Excerpt from a dataset
--- BEGIN ---

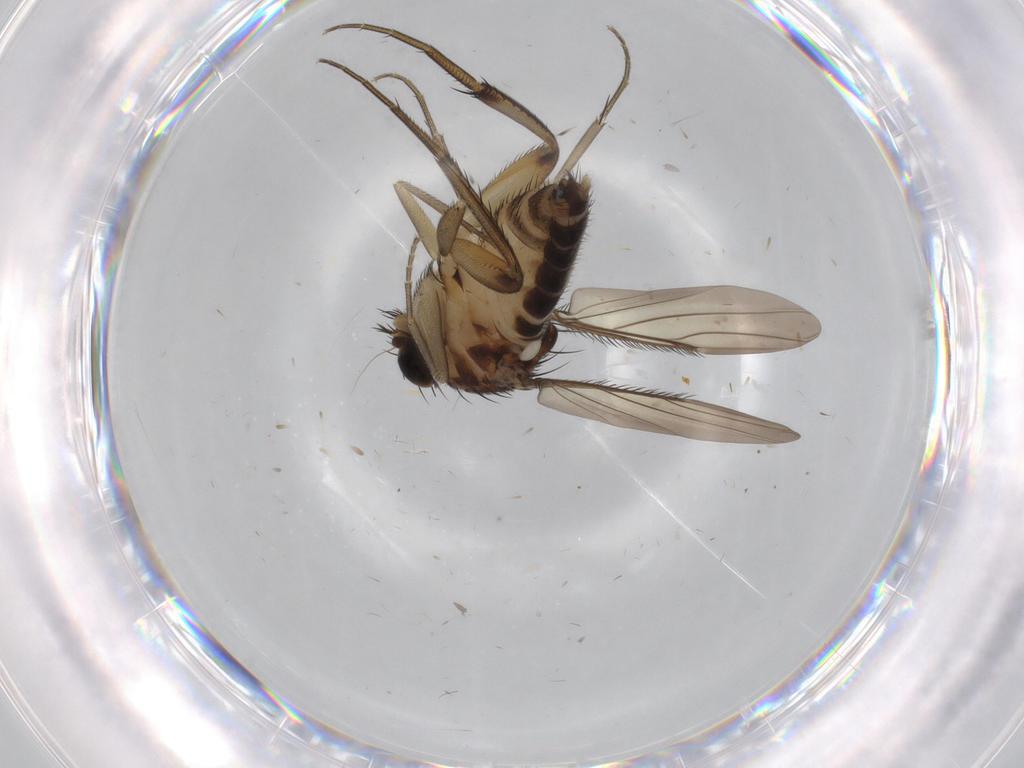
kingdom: Animalia
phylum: Arthropoda
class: Insecta
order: Diptera
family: Phoridae
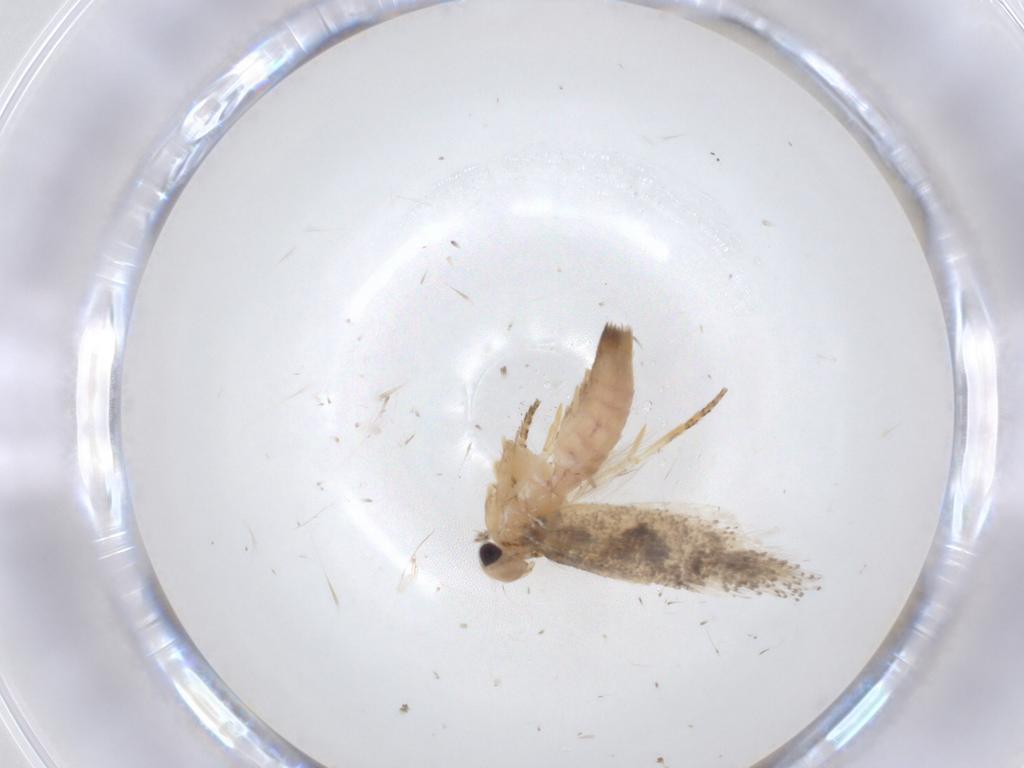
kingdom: Animalia
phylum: Arthropoda
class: Insecta
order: Lepidoptera
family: Gelechiidae
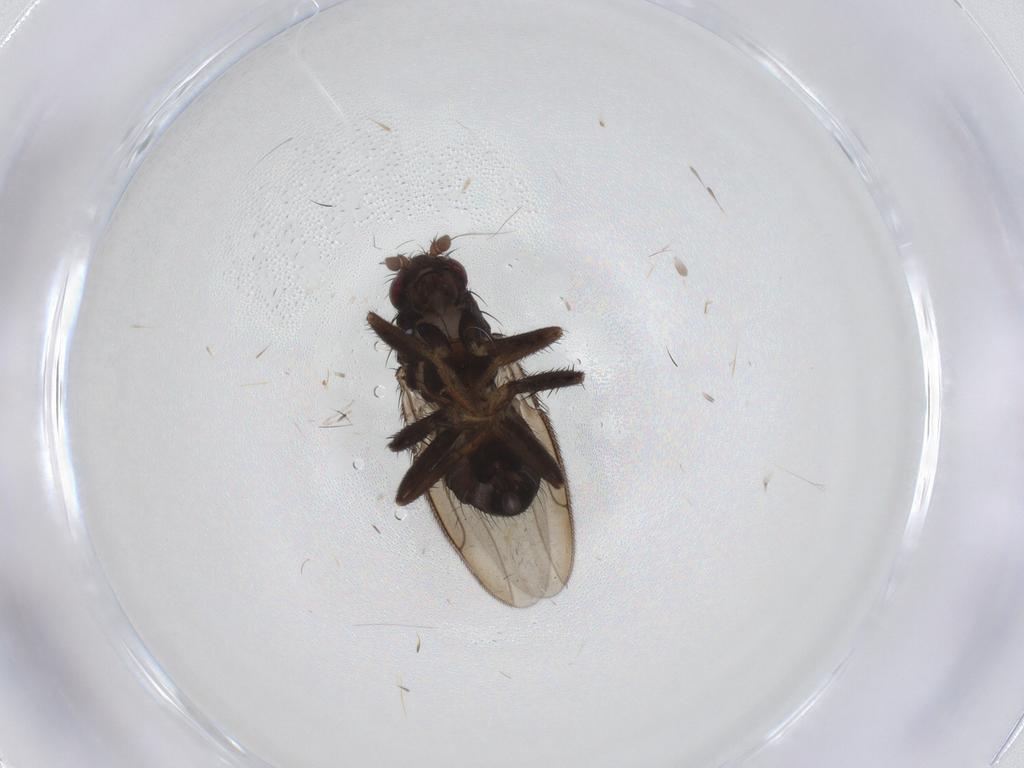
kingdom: Animalia
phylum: Arthropoda
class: Insecta
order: Diptera
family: Sphaeroceridae
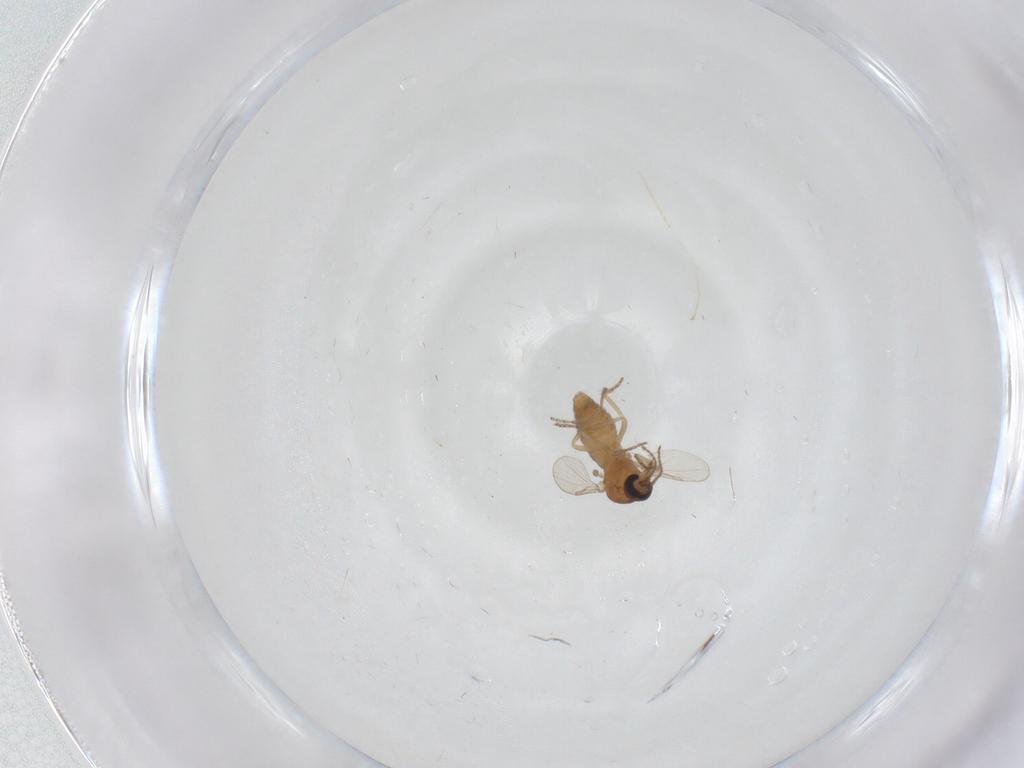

--- END ---

Please retype every line of the entries above word for word, leaving the pictures out of your answer.

## Task result
kingdom: Animalia
phylum: Arthropoda
class: Insecta
order: Diptera
family: Phoridae
kingdom: Animalia
phylum: Arthropoda
class: Insecta
order: Lepidoptera
family: Gelechiidae
kingdom: Animalia
phylum: Arthropoda
class: Insecta
order: Diptera
family: Sphaeroceridae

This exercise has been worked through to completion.